She never talked much, but she was strong, and when she looked at Jesus, you could see the gratitude and devotion in her clear brown eyes. Nothing was beneath her. If the disciples needed food, she cooked; if washing was needed, Mary Magdalene would gather up the clothes; she drew water from crowded, noisy public wells in town squares. What money and goods she had were given to make sure the message was spread. Her feet were as calloused and dirty from the miles they walked as any apostle. Mary was not timid; she could haggle in the marketplace with the best of them if the disciples needed provisions. The only time she became shy was if you asked her about her past... that time before Jesus gently touched her and brought her back to herself. Her eyes would drop to the ground, hidden behind a veil of dark lashes, and her voice would become soft, tentative. She would say only that it was Jesus’ voice that had called her back to life after years spent wandering in the darkness. Only his voice.

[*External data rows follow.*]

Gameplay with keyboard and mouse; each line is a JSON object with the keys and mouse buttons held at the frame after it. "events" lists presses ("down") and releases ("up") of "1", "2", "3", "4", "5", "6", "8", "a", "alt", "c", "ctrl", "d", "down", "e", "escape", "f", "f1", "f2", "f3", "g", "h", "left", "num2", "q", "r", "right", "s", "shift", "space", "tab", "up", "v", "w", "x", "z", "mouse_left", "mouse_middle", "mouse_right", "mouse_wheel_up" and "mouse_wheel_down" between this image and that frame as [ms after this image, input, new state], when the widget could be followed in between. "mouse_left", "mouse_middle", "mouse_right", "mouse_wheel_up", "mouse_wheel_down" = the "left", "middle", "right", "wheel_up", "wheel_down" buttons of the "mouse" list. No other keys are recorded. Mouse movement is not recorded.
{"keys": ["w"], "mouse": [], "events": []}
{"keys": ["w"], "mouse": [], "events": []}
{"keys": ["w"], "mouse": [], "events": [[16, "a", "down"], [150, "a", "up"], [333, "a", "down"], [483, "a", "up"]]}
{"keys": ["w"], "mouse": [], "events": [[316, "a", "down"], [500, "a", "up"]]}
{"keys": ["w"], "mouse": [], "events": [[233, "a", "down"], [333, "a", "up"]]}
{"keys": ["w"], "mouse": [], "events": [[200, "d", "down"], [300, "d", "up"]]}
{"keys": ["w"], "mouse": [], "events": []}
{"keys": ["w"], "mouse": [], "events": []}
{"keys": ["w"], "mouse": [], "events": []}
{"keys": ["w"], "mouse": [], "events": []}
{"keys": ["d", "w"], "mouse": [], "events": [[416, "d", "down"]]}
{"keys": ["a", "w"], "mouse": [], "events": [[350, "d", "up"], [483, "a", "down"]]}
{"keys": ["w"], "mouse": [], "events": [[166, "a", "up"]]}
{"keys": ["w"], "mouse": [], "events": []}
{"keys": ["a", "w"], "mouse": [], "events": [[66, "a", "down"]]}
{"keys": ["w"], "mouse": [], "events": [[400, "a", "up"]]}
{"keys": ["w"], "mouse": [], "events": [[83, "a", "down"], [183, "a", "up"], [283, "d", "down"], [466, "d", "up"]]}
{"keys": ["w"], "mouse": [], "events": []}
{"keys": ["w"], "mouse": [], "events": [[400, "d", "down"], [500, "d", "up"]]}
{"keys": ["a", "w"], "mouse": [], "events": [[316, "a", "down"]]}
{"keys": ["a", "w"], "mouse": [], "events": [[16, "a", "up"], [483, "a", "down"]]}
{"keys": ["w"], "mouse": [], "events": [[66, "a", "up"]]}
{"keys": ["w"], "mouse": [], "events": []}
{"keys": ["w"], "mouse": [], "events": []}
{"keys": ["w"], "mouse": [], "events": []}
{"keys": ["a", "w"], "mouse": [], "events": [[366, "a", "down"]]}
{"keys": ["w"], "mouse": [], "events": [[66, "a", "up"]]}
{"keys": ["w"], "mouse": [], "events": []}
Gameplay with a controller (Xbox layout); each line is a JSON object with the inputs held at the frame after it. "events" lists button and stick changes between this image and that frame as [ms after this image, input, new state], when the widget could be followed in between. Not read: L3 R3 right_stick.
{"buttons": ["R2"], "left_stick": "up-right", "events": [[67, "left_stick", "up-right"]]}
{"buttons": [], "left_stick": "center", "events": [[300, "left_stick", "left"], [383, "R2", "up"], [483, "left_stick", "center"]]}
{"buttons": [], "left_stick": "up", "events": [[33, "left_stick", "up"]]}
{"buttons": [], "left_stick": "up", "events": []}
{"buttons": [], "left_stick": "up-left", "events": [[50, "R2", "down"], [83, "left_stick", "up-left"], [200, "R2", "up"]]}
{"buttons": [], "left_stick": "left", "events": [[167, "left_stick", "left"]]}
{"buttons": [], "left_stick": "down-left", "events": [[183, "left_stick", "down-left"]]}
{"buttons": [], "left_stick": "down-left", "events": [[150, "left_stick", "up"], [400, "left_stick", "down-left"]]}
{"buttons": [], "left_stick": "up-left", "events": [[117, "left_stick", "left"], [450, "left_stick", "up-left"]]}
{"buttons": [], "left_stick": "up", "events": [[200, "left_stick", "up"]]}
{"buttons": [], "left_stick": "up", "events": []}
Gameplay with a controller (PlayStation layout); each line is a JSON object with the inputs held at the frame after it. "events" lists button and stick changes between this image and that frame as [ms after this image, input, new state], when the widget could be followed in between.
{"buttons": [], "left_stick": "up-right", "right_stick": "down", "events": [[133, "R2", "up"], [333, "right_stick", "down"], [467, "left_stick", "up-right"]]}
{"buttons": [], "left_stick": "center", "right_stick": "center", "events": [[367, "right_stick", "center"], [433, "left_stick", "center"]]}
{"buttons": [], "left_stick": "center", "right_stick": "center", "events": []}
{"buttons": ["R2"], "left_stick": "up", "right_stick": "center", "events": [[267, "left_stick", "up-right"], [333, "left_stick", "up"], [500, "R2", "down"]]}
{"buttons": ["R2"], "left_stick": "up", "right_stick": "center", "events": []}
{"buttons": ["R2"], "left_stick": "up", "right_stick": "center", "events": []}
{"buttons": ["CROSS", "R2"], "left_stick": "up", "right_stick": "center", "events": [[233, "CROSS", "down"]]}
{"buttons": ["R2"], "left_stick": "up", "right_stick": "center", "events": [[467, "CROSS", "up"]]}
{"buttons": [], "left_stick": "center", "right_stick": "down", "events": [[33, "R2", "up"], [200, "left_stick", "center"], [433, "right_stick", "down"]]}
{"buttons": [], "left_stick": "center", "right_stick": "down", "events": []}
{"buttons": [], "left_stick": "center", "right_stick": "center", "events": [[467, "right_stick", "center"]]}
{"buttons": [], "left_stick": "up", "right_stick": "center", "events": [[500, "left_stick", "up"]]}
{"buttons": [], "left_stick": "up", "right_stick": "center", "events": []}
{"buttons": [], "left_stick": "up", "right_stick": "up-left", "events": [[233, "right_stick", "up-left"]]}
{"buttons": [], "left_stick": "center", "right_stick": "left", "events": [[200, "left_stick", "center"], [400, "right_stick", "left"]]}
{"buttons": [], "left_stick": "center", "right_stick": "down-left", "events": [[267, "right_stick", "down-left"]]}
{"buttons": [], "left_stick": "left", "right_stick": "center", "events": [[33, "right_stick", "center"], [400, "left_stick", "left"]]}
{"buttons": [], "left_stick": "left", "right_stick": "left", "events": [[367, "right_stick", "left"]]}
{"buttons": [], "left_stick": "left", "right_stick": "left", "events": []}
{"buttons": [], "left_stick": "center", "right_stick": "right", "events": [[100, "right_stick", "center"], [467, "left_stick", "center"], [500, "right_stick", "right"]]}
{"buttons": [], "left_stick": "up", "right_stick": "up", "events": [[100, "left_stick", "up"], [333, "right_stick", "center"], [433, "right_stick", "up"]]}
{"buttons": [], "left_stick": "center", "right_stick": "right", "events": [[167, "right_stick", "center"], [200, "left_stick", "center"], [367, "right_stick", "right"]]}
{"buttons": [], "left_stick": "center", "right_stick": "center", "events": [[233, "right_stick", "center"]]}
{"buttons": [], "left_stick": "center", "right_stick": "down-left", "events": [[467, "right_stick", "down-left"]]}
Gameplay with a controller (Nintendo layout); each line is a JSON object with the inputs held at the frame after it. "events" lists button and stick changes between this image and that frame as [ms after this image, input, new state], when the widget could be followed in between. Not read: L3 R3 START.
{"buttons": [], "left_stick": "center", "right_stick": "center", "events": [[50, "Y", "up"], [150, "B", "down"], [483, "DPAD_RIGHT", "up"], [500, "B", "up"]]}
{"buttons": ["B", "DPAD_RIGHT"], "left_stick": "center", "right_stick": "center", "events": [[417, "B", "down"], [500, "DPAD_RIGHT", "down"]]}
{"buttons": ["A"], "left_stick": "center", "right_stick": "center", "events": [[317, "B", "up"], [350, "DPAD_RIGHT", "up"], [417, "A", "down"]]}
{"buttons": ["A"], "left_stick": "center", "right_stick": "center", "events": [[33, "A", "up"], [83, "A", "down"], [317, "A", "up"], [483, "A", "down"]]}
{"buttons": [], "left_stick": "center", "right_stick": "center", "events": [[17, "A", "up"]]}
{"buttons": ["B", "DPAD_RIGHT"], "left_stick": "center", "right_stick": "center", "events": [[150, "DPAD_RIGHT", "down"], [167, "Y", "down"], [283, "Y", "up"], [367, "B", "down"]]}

When other disciples fled in fear, it was the women who stood as witnesses to their Lord’s agony, Mary among them. Grief and anger warred in her and steeled her determination that she would not leave him alone.
One last thing to do at daybreak on Sunday… say good bye. Go to the garden… see the place, and then leave. One last act of love.
He met Mary there. Her terrified eyes full of visions of lightning and angels and hope. The last of her strength and control lost, she collapsed and wept, shaking as she held onto his feet.
“Mary, don’t be afraid… go… tell them!”